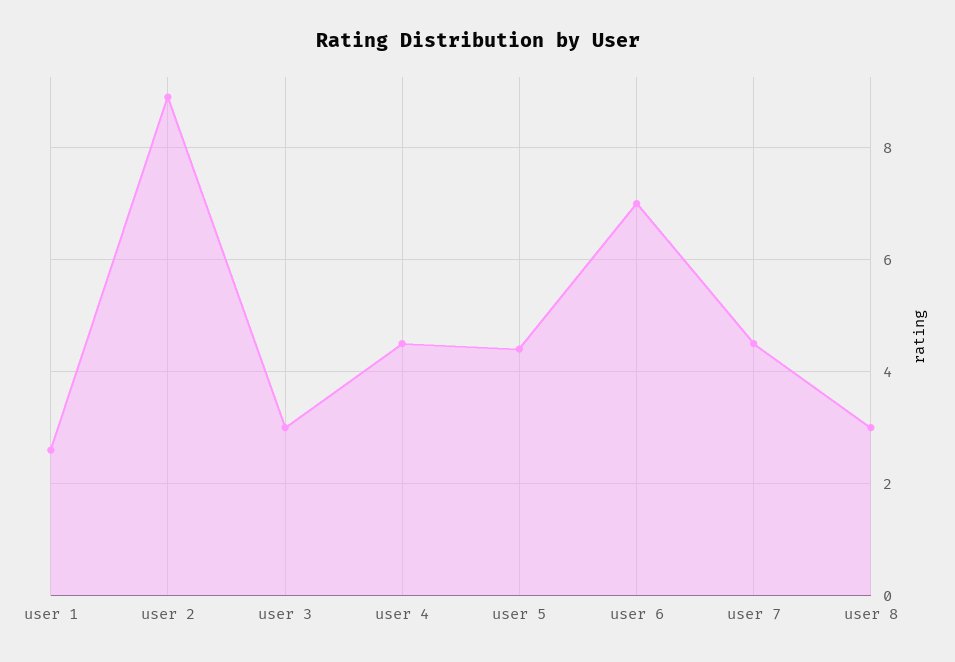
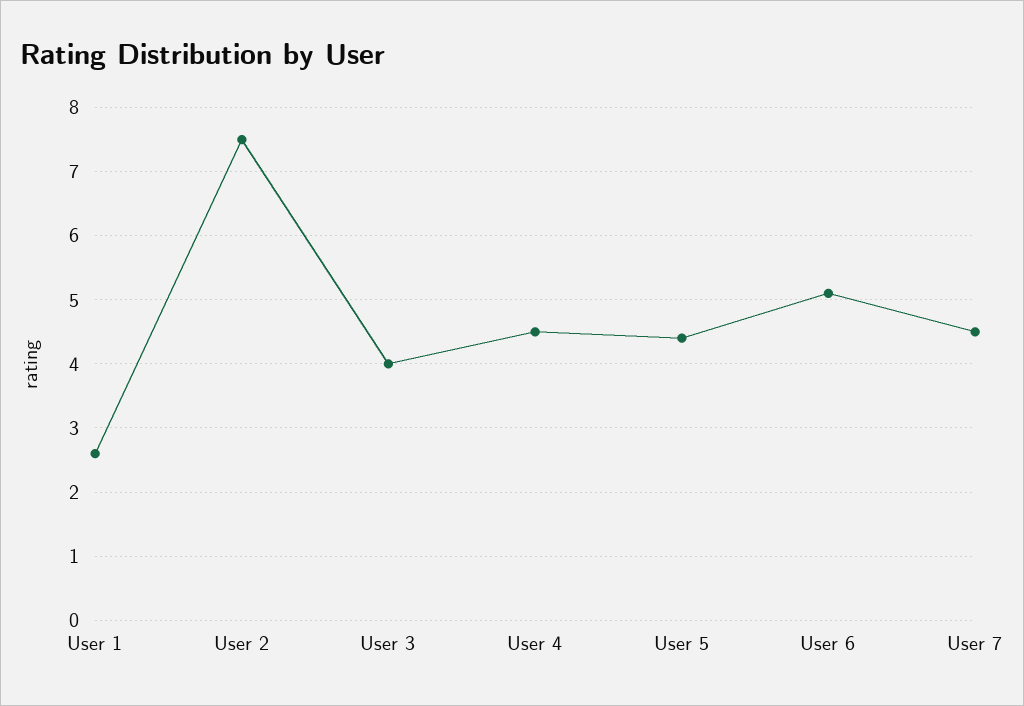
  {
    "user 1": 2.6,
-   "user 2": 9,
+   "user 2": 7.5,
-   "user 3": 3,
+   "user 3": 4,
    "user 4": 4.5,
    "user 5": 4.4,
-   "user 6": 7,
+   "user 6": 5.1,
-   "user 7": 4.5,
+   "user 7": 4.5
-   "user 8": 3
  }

----

Wherever the string "user" appears in the data above, copy the line it sits in.

- **OUTPUT**
    "user 1": 2.6,
-   "user 2": 9,
+   "user 2": 7.5,
-   "user 3": 3,
+   "user 3": 4,
    "user 4": 4.5,
    "user 5": 4.4,
-   "user 6": 7,
+   "user 6": 5.1,
-   "user 7": 4.5,
+   "user 7": 4.5
-   "user 8": 3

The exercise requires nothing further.